Collected data entries:
=-=-=-=-=

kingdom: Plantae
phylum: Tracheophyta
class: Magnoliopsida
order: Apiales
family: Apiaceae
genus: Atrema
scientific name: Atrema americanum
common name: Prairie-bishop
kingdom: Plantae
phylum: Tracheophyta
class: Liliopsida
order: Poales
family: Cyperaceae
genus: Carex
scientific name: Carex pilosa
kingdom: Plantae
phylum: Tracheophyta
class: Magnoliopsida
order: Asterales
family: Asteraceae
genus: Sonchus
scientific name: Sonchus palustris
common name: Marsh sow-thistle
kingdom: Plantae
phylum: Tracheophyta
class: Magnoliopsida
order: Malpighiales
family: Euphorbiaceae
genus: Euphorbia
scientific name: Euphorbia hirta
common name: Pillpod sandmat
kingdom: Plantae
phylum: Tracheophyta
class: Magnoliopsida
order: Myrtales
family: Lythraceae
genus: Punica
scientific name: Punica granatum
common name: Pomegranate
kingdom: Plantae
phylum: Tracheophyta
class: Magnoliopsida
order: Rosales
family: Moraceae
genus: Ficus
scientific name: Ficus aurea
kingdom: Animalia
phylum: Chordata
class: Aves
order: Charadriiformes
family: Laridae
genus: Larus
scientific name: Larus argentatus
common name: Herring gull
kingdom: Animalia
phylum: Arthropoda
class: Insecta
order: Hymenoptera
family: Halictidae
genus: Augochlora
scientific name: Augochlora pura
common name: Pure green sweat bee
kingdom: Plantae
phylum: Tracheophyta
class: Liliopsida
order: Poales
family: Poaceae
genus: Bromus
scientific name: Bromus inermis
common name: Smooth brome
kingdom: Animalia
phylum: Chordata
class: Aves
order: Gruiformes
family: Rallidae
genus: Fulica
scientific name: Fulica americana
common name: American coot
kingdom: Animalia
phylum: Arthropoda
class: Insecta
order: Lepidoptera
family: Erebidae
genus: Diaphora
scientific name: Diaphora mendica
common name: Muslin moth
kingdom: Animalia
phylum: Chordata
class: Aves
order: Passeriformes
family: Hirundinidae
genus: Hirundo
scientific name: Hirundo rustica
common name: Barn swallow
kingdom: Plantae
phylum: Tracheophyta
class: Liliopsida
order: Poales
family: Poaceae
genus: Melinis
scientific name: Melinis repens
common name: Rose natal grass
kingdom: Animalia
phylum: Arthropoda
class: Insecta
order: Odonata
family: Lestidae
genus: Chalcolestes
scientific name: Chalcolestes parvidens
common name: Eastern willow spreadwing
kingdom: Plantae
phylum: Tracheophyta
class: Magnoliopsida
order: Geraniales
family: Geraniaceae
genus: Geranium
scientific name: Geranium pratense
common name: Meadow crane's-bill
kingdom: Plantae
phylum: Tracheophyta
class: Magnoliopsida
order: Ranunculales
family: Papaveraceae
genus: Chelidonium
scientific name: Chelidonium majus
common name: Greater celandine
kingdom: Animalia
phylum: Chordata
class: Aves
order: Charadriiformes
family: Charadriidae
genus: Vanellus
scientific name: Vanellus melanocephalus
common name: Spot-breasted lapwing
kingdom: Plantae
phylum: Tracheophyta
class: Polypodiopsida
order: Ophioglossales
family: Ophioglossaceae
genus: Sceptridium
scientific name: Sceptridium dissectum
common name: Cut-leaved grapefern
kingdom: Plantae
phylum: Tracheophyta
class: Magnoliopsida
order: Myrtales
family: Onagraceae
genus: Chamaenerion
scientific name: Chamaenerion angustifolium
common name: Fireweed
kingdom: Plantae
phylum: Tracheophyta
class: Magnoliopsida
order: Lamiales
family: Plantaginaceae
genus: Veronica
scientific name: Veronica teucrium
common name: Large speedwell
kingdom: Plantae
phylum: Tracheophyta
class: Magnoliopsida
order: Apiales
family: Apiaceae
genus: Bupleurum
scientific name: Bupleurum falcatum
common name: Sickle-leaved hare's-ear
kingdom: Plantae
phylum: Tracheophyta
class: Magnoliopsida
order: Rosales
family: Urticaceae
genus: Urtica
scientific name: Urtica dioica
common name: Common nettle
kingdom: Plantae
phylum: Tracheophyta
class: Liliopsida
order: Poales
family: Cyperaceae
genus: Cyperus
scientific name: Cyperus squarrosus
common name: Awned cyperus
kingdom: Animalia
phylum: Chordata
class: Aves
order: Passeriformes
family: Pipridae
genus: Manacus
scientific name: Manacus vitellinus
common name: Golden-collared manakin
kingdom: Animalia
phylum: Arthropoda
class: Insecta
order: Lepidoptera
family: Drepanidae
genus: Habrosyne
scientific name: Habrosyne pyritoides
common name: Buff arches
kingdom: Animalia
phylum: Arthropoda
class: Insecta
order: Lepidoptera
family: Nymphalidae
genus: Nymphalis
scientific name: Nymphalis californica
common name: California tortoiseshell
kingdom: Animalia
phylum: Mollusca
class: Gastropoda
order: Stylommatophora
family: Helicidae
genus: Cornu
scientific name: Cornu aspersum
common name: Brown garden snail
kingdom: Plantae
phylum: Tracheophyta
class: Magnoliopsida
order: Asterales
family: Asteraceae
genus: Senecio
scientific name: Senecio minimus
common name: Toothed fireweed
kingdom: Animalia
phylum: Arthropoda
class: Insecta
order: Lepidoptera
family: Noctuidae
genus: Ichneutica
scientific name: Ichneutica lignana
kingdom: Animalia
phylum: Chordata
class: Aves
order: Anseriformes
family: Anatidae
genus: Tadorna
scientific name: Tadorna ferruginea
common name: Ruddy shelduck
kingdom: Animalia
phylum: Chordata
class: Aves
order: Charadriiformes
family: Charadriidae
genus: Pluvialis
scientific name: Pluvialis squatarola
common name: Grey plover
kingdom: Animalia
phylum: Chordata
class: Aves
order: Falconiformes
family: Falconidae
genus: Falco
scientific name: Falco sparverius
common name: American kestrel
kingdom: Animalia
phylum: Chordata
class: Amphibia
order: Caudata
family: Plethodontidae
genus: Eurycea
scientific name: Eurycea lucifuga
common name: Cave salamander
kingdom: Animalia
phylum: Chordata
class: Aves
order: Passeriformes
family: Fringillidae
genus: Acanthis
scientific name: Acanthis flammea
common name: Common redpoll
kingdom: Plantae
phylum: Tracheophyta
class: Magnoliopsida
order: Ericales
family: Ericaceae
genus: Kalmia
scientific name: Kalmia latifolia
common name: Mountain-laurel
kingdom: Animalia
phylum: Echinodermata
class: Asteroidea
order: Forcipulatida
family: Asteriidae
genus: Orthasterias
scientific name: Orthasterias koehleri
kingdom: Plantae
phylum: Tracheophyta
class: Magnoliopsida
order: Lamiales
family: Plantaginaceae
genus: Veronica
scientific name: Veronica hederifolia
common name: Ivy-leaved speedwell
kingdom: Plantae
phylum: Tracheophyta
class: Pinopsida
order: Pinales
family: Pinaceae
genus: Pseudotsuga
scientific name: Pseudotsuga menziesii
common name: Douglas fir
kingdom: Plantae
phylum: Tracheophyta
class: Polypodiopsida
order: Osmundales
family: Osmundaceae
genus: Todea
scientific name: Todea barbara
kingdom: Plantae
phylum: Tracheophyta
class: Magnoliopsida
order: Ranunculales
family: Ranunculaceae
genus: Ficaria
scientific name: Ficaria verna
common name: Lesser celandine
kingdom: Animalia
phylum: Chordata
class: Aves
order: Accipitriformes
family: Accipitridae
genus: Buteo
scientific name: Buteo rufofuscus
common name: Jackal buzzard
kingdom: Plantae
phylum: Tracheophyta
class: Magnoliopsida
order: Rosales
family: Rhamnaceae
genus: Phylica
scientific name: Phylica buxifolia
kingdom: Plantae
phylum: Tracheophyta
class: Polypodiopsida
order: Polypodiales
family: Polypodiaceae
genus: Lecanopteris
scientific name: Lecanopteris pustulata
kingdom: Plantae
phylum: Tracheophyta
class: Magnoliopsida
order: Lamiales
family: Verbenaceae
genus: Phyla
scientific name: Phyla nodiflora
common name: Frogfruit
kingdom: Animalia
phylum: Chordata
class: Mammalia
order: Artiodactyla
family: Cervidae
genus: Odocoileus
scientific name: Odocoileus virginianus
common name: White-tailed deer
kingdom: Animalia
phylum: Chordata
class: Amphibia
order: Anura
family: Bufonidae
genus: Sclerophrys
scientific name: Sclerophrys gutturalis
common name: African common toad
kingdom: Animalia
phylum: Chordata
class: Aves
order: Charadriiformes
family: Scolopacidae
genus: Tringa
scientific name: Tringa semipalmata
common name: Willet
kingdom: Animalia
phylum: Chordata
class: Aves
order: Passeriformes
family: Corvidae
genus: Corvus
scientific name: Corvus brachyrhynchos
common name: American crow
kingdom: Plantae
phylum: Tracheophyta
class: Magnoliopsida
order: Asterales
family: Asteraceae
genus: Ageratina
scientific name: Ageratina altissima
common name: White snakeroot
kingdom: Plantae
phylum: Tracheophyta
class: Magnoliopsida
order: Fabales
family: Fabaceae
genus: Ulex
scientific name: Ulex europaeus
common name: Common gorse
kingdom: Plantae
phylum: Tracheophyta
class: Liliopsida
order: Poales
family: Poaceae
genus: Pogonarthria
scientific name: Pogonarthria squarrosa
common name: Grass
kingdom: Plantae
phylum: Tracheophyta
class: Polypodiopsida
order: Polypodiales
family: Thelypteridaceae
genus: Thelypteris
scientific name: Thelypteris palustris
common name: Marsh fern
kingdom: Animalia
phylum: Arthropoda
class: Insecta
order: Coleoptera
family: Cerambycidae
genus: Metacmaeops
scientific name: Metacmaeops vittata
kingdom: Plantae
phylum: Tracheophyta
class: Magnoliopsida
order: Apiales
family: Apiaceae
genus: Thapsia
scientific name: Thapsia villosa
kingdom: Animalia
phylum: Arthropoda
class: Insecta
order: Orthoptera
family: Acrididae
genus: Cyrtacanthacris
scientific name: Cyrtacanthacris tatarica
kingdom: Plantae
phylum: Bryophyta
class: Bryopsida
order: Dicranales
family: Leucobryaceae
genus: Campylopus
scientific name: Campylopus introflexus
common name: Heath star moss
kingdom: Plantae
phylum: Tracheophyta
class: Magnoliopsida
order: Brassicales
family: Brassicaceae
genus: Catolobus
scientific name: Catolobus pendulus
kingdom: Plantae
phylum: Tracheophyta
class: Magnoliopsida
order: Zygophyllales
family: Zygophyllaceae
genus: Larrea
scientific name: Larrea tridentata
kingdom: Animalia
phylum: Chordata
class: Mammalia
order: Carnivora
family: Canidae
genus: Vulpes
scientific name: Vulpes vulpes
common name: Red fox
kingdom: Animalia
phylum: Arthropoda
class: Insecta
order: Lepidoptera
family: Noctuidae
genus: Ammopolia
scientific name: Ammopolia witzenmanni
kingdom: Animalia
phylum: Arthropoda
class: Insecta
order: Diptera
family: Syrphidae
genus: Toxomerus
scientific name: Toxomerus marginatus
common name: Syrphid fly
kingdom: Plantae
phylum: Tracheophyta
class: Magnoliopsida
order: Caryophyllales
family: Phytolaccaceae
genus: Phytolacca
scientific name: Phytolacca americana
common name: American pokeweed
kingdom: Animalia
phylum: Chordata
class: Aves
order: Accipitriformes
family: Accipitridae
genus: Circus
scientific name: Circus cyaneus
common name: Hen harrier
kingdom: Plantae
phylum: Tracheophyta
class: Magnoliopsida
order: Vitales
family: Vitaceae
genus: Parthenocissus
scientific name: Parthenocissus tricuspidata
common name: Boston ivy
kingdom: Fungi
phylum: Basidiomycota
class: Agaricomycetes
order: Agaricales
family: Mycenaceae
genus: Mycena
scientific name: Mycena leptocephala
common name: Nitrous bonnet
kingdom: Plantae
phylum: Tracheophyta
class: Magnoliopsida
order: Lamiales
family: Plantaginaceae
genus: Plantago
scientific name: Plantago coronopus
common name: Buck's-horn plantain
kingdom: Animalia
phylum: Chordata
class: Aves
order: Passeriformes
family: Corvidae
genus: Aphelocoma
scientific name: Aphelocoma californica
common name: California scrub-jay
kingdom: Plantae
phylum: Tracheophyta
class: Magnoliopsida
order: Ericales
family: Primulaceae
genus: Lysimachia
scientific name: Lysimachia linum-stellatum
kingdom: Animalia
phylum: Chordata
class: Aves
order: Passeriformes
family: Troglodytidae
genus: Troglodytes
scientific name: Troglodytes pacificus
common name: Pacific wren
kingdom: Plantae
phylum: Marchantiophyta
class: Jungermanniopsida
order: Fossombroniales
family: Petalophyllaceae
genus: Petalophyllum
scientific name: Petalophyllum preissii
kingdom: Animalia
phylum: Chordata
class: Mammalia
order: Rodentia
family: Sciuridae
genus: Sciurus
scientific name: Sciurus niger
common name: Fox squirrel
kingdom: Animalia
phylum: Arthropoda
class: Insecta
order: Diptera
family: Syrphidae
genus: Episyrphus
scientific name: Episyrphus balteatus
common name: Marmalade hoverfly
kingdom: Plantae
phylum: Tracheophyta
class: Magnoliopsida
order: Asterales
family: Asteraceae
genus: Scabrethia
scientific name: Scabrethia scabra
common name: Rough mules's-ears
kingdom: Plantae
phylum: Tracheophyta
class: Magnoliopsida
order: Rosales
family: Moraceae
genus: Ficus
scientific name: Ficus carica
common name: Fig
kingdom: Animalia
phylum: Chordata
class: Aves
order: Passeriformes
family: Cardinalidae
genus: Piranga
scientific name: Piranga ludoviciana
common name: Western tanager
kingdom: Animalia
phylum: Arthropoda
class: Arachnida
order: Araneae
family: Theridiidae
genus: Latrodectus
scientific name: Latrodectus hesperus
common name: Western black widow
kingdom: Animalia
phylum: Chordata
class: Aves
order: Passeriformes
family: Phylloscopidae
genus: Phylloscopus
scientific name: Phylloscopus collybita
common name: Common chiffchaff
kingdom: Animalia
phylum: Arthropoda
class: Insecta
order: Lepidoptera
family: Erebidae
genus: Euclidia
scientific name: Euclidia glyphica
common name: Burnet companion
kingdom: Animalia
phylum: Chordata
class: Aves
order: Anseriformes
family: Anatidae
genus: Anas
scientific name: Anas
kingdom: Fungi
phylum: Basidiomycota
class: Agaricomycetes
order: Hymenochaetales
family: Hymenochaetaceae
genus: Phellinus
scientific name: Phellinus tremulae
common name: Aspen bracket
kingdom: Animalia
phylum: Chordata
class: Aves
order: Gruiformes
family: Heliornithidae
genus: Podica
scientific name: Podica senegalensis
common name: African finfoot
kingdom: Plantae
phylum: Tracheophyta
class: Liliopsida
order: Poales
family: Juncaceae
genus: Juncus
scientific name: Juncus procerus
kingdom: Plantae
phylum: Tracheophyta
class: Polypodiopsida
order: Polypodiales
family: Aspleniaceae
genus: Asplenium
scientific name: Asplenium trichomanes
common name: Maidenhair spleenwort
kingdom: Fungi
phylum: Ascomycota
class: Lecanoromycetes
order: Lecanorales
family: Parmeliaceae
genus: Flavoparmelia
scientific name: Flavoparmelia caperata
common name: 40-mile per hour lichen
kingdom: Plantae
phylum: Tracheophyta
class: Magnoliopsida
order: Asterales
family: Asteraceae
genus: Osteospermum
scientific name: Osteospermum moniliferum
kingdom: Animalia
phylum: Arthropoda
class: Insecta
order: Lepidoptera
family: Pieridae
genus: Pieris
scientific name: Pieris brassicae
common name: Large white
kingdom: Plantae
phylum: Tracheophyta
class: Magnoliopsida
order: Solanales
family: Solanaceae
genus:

=-=-=-=-=

__What is being asked__
Render everything from the line containing "order: Artiodactyla" down to the line containing "order: Fabales" as a Markdown table with the columns Row and Line, leaving out blank lines.

__Output for this task__
| Row | Line |
|---|---|
| 1 | order: Artiodactyla |
| 2 | family: Cervidae |
| 3 | genus: Odocoileus |
| 4 | scientific name: Odocoileus virginianus |
| 5 | common name: White-tailed deer |
| 6 | kingdom: Animalia |
| 7 | phylum: Chordata |
| 8 | class: Amphibia |
| 9 | order: Anura |
| 10 | family: Bufonidae |
| 11 | genus: Sclerophrys |
| 12 | scientific name: Sclerophrys gutturalis |
| 13 | common name: African common toad |
| 14 | kingdom: Animalia |
| 15 | phylum: Chordata |
| 16 | class: Aves |
| 17 | order: Charadriiformes |
| 18 | family: Scolopacidae |
| 19 | genus: Tringa |
| 20 | scientific name: Tringa semipalmata |
| 21 | common name: Willet |
| 22 | kingdom: Animalia |
| 23 | phylum: Chordata |
| 24 | class: Aves |
| 25 | order: Passeriformes |
| 26 | family: Corvidae |
| 27 | genus: Corvus |
| 28 | scientific name: Corvus brachyrhynchos |
| 29 | common name: American crow |
| 30 | kingdom: Plantae |
| 31 | phylum: Tracheophyta |
| 32 | class: Magnoliopsida |
| 33 | order: Asterales |
| 34 | family: Asteraceae |
| 35 | genus: Ageratina |
| 36 | scientific name: Ageratina altissima |
| 37 | common name: White snakeroot |
| 38 | kingdom: Plantae |
| 39 | phylum: Tracheophyta |
| 40 | class: Magnoliopsida |
| 41 | order: Fabales |